The National Institutes of Health  today clarified the restrictions on travel, purchasing, and meetings that President Donald Trump’s new administration imposed on NIH staff last week, easing some concerns about measures that set off chaos within the agency. It also appears that NIH could soon resume the meetings to review grants that are crucial to keeping dollars flowing to its grantees at institutions across the country.

In a memo sent to today to senior leaders, newly appointed acting Director Matthew Memoli stated, “There has been confusion on the scope of the pause” on “mass communications and public appearance” imposed by the Department of Health and Human Services (HHS), NIH’s parent agency. “This is a short pause to allow the new team to set up a process for review and prioritization,” Memoli wrote, adding that he “wanted to provide additional guidance and clarifications.”

Communications remain on hold except for “announcements that HHS divisions believe are mission critical,” Memoli said. Clinical trials at NIH’s Clinical Center on its main campus in Bethesda, Maryland, and at NIH-funded institutions will continue and patients can travel to NIH. A freeze on purchases will not apply to “anything directly related to human safety, human or animal healthcare, security, biosafety, biosecurity, or IT security,” the memo stated. Travel for such work can also continue, as well as hiring, provided the NIH director’s office grants an exemption to the hiring freeze.

*Directions*
Output, word for word, the section of the NIH report that opens with the words containing "Communications remain on" and closes with "the hiring freeze.".

*Dataset*
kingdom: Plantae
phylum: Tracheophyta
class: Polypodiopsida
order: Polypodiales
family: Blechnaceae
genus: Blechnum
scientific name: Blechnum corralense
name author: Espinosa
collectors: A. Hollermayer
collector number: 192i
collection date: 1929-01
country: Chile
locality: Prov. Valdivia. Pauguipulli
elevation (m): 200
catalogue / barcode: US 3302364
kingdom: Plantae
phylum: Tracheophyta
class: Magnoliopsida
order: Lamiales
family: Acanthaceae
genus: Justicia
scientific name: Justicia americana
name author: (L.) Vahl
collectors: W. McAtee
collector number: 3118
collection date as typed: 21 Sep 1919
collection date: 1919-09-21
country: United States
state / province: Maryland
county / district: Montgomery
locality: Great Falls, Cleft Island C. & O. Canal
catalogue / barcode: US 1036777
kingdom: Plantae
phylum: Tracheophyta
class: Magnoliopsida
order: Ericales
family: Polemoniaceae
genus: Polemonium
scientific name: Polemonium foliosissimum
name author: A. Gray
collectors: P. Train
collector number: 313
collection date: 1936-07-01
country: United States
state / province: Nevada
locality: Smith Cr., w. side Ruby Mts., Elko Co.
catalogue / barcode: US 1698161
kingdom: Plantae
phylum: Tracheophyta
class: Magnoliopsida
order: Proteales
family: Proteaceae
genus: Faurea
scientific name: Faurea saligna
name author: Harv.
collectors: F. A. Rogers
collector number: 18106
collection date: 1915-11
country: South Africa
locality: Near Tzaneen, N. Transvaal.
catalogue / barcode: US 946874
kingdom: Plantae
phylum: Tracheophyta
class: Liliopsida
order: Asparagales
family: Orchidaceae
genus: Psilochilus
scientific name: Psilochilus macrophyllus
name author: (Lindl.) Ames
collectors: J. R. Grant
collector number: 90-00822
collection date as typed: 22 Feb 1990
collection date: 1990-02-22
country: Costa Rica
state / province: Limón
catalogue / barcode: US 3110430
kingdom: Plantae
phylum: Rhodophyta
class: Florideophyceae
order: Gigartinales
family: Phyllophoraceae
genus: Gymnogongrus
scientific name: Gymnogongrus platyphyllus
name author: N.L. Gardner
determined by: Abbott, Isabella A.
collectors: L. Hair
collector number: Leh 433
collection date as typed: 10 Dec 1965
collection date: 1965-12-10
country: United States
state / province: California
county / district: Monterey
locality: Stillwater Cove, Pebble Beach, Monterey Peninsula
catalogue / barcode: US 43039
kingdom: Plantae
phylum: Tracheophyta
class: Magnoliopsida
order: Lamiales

*Answer below*
Communications remain on hold except for “announcements that HHS divisions believe are mission critical,” Memoli said. Clinical trials at NIH’s Clinical Center on its main campus in Bethesda, Maryland, and at NIH-funded institutions will continue and patients can travel to NIH. A freeze on purchases will not apply to “anything directly related to human safety, human or animal healthcare, security, biosafety, biosecurity, or IT security,” the memo stated. Travel for such work can also continue, as well as hiring, provided the NIH director’s office grants an exemption to the hiring freeze.